■ Work instructions ■
Every entry that follows is to be set down exactly, with its pictures omitted.

■ Exercise materials ■
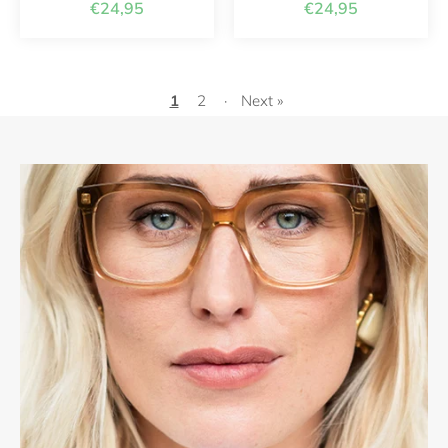
€24,95
€24,95
1
2
·
Next »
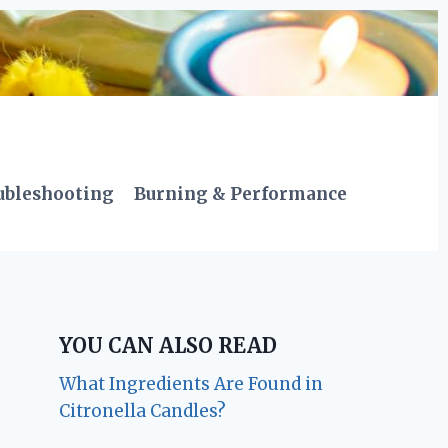
ubleshooting
Burning & Performance
YOU CAN ALSO READ
What Ingredients Are Found in
Citronella Candles?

■ Written answer ■
€24,95
€24,95
1
2
·
Next »
ubleshooting
Burning & Performance
YOU CAN ALSO READ
What Ingredients Are Found in
Citronella Candles?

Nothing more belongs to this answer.